TASK INSTRUCTIONS: Please repeat, word for word, the part of the records below that opens with the line containing "order: Polypodiales" and closes with the line containing "collectors: -. Hotchkiss", including both of those lines.

RECORDS FOR THIS TASK:
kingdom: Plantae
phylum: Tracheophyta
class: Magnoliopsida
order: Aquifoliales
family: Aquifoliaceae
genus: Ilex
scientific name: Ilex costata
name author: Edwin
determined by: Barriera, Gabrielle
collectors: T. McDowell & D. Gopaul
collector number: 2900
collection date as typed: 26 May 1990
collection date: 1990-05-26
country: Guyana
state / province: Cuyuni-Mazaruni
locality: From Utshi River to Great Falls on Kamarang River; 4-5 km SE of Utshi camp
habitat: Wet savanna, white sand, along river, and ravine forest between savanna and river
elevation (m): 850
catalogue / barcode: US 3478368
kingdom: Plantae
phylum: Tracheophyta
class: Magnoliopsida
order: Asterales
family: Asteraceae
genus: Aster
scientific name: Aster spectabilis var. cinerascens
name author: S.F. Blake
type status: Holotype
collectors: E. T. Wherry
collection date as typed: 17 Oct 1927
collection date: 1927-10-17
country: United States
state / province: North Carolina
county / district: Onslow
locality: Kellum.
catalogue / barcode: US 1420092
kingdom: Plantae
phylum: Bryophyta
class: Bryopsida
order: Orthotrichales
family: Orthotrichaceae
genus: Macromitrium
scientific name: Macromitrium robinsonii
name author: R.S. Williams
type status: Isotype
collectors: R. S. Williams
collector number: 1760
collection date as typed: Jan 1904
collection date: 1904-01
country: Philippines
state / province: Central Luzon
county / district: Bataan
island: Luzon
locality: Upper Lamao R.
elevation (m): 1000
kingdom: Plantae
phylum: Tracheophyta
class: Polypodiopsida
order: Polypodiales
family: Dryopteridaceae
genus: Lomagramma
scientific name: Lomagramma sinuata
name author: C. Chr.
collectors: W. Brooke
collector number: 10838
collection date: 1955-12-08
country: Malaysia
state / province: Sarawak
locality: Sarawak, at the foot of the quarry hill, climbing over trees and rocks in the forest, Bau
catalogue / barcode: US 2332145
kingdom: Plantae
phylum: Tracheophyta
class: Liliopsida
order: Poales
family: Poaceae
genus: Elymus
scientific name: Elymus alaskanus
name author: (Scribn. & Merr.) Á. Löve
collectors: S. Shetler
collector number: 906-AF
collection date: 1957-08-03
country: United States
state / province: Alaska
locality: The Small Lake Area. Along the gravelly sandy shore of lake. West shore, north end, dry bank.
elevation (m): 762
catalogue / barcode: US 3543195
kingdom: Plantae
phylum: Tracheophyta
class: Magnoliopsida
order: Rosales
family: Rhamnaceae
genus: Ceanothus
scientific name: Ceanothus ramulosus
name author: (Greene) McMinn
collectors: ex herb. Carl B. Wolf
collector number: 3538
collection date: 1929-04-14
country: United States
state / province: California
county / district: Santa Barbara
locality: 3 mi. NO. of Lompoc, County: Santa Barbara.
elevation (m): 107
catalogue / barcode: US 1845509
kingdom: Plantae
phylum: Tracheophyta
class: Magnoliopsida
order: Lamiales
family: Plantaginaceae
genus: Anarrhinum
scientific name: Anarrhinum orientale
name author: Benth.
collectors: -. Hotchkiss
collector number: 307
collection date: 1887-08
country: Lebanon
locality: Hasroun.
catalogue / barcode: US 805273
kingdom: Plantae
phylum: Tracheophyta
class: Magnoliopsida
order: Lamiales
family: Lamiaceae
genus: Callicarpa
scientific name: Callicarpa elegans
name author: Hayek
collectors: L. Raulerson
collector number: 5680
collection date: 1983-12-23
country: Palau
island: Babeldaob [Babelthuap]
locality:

THE COMPLETED TASK:
order: Polypodiales
family: Dryopteridaceae
genus: Lomagramma
scientific name: Lomagramma sinuata
name author: C. Chr.
collectors: W. Brooke
collector number: 10838
collection date: 1955-12-08
country: Malaysia
state / province: Sarawak
locality: Sarawak, at the foot of the quarry hill, climbing over trees and rocks in the forest, Bau
catalogue / barcode: US 2332145
kingdom: Plantae
phylum: Tracheophyta
class: Liliopsida
order: Poales
family: Poaceae
genus: Elymus
scientific name: Elymus alaskanus
name author: (Scribn. & Merr.) Á. Löve
collectors: S. Shetler
collector number: 906-AF
collection date: 1957-08-03
country: United States
state / province: Alaska
locality: The Small Lake Area. Along the gravelly sandy shore of lake. West shore, north end, dry bank.
elevation (m): 762
catalogue / barcode: US 3543195
kingdom: Plantae
phylum: Tracheophyta
class: Magnoliopsida
order: Rosales
family: Rhamnaceae
genus: Ceanothus
scientific name: Ceanothus ramulosus
name author: (Greene) McMinn
collectors: ex herb. Carl B. Wolf
collector number: 3538
collection date: 1929-04-14
country: United States
state / province: California
county / district: Santa Barbara
locality: 3 mi. NO. of Lompoc, County: Santa Barbara.
elevation (m): 107
catalogue / barcode: US 1845509
kingdom: Plantae
phylum: Tracheophyta
class: Magnoliopsida
order: Lamiales
family: Plantaginaceae
genus: Anarrhinum
scientific name: Anarrhinum orientale
name author: Benth.
collectors: -. Hotchkiss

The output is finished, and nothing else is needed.